(Material for the task begins)
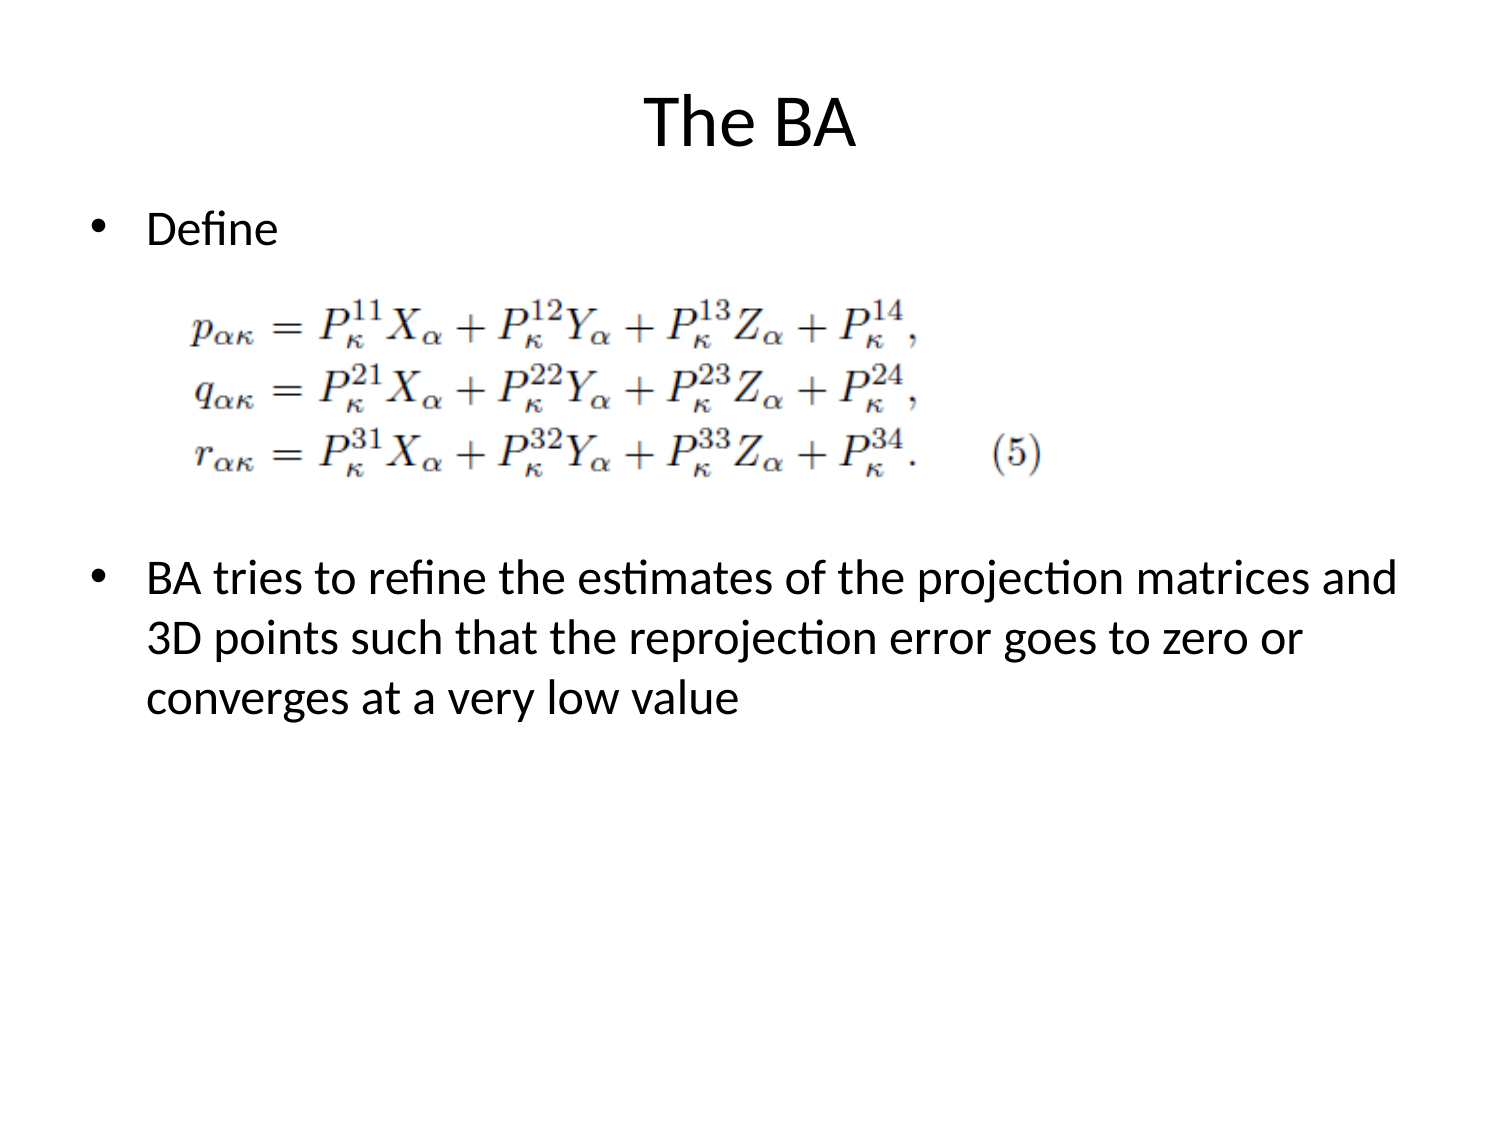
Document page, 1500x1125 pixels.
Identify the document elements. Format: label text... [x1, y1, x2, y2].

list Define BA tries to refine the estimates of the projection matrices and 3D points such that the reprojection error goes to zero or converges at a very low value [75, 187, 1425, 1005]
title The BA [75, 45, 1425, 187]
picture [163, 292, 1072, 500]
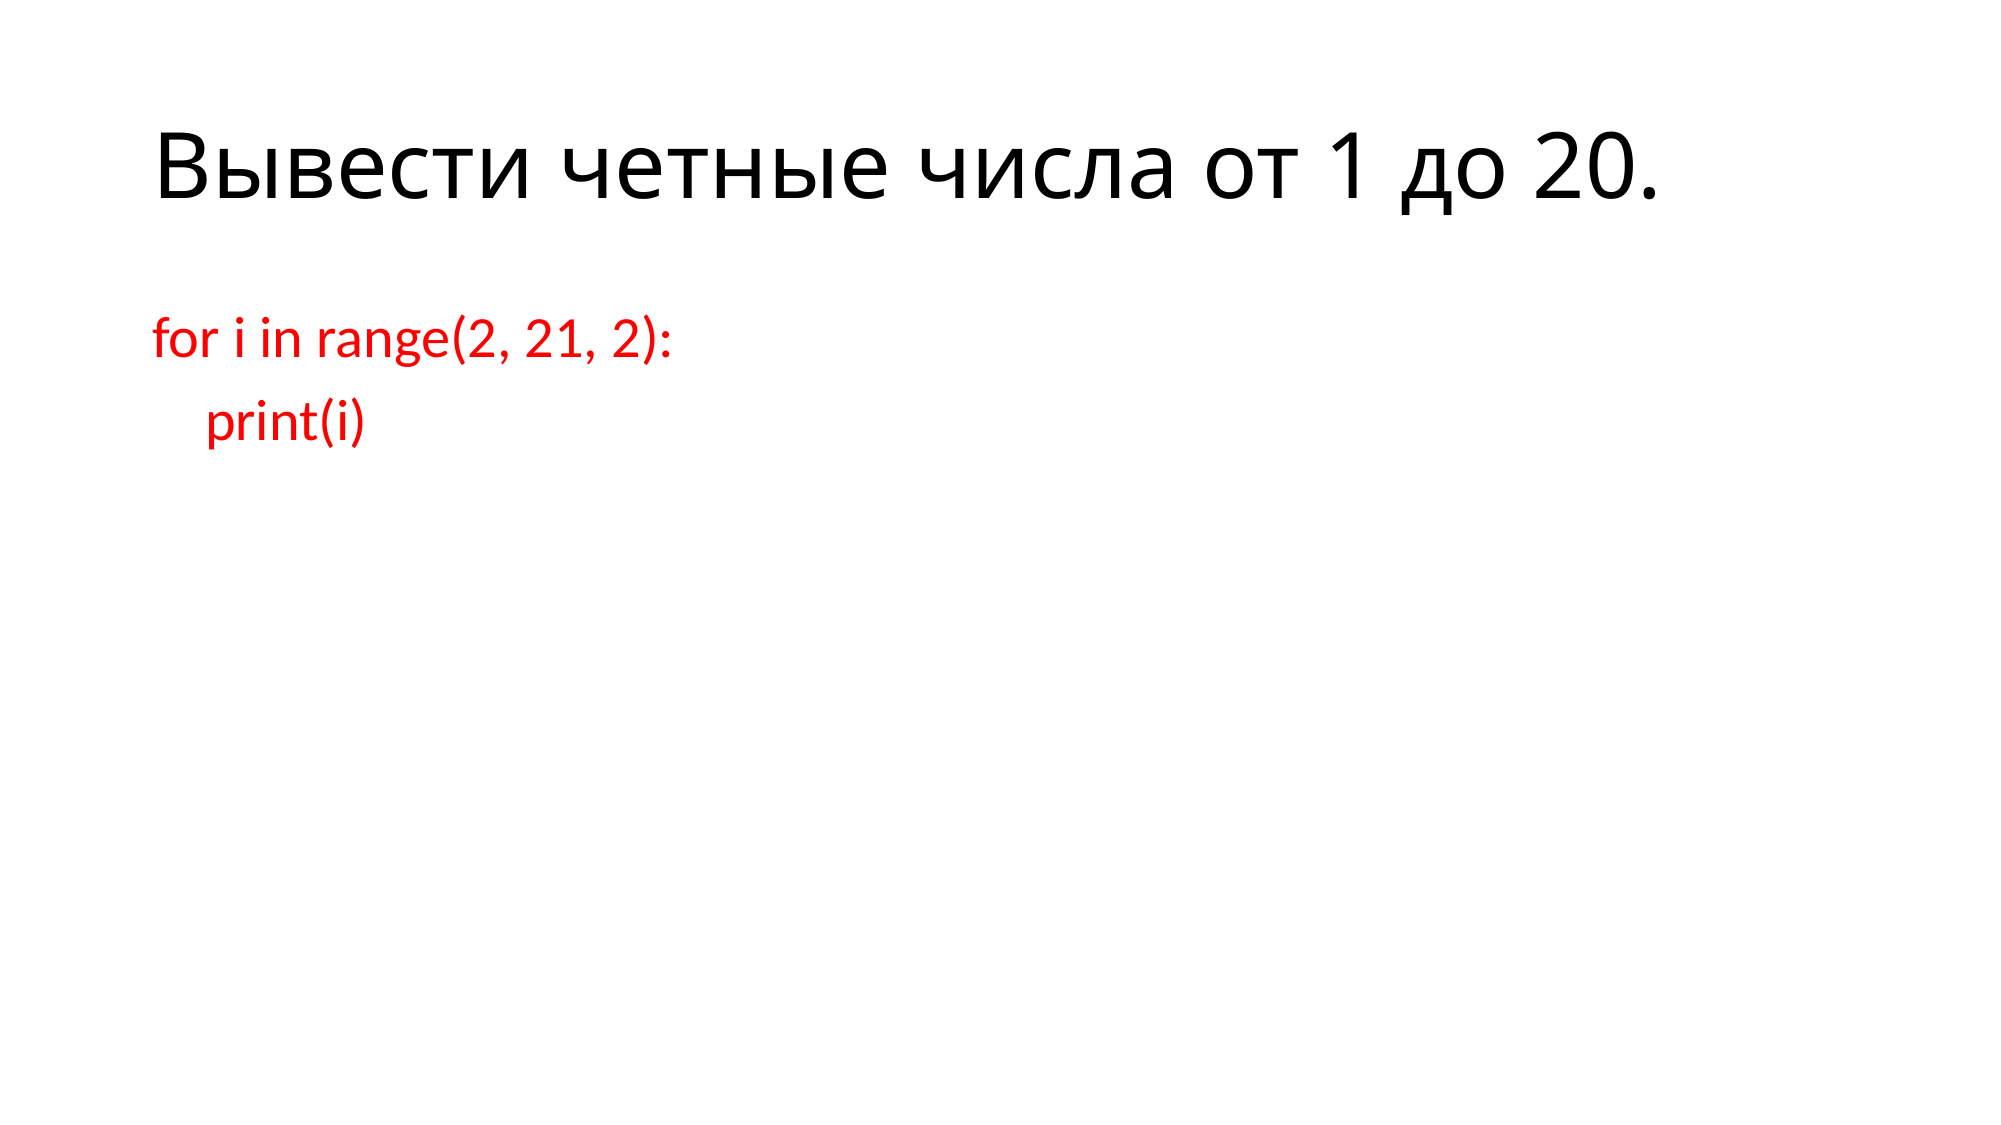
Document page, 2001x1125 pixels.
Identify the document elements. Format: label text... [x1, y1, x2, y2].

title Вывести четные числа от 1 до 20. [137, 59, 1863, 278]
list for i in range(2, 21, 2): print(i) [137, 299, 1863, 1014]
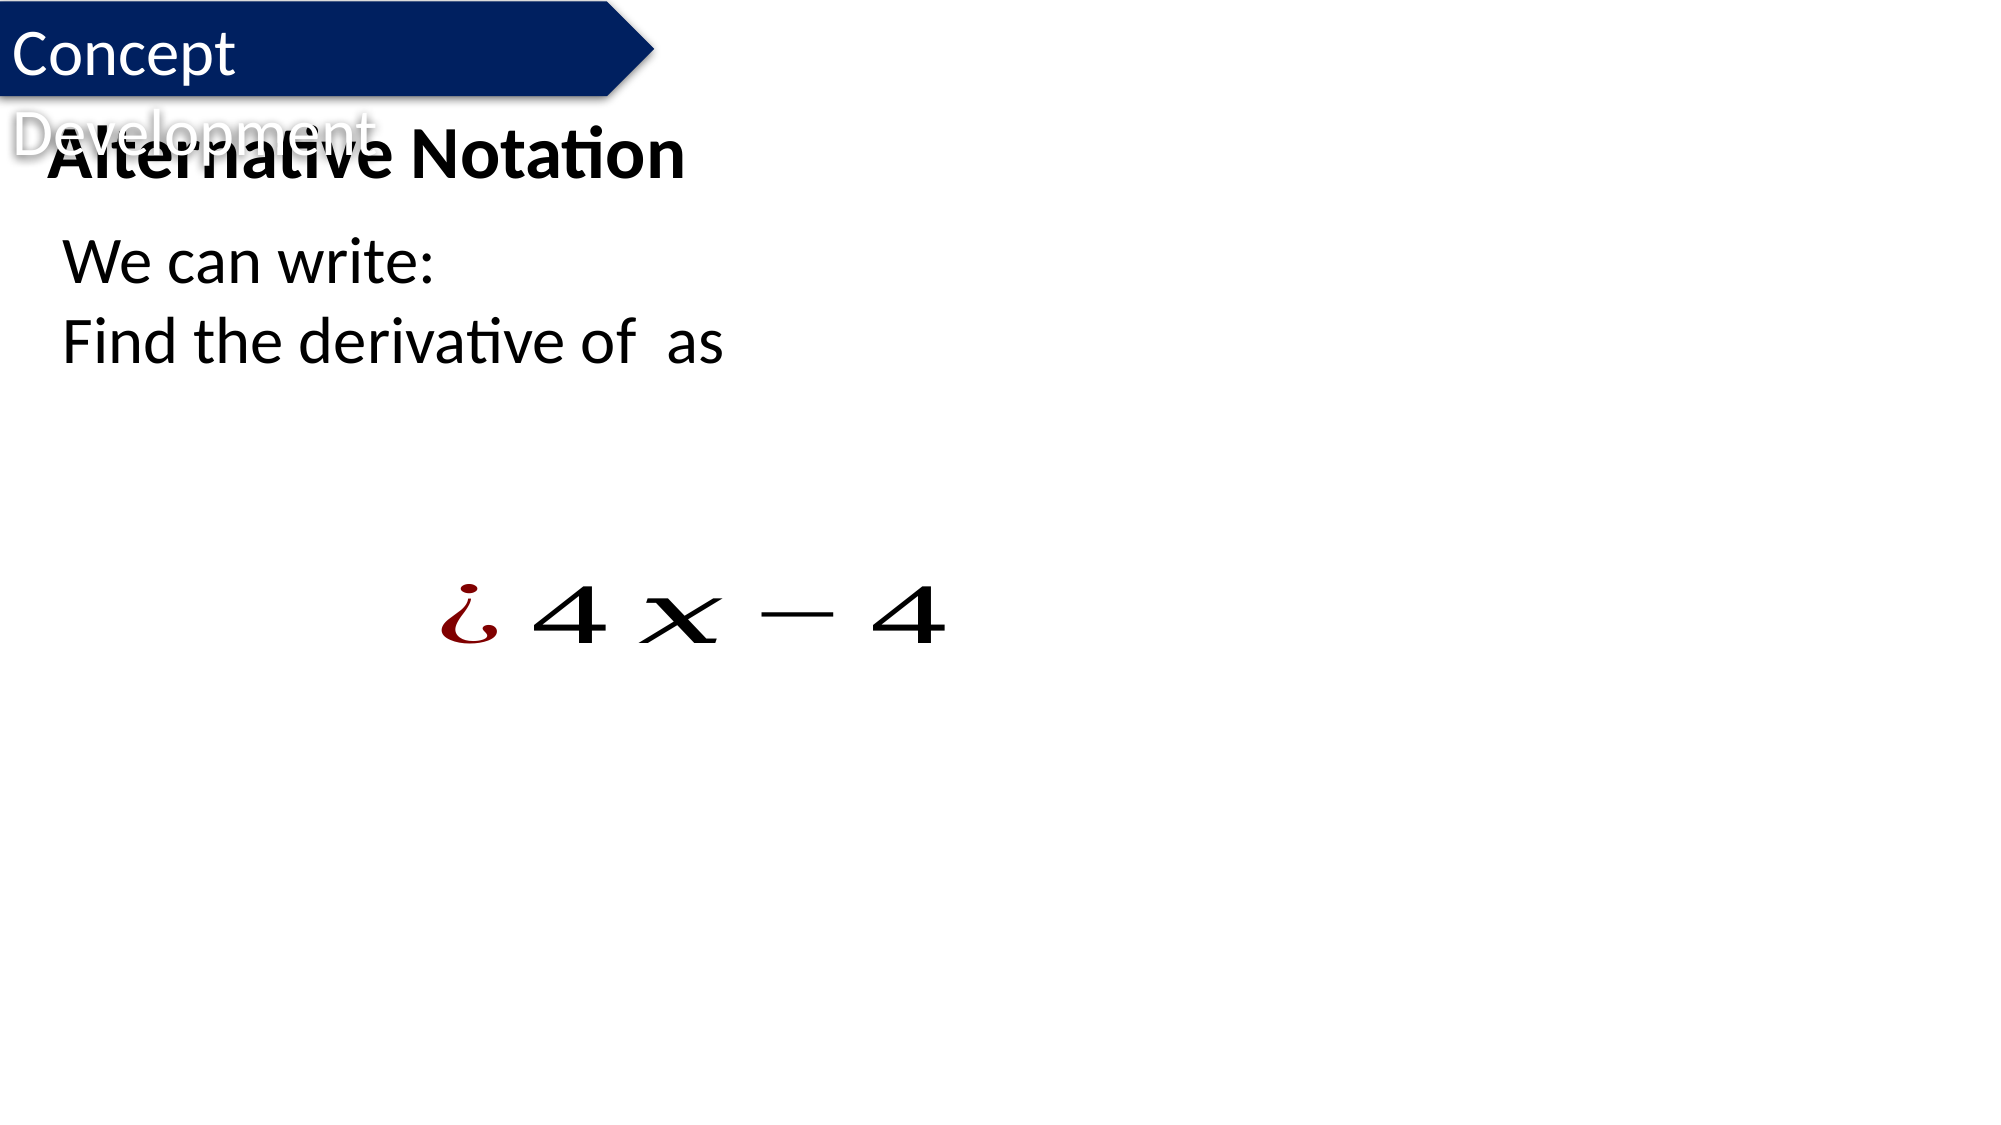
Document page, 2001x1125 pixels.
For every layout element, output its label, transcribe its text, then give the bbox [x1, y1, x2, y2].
(Material for the task ends)
## Work to complete:
Would you print all the entries again exactly, minus any pictures?

## Answer to this task:
Document page, 1500x1125 pixels.
Identify the document elements. Format: label text... [x1, y1, x2, y2].

list Define BA tries to refine the estimates of the projection matrices and 3D points such that the reprojection error goes to zero or converges at a very low value [75, 187, 1425, 1005]
title The BA [75, 45, 1425, 187]
picture [163, 292, 1072, 500]
Document page, 2001x1125 pixels.
Identify the document elements. Format: label text... [x1, y1, x2, y2].

title Вывести четные числа от 1 до 20. [137, 59, 1863, 278]
list for i in range(2, 21, 2): print(i) [137, 299, 1863, 1014]
Document page, 2001x1125 pixels.
For every layout element, output its label, transcribe its text, then give the bbox [x1, y1, x2, y2].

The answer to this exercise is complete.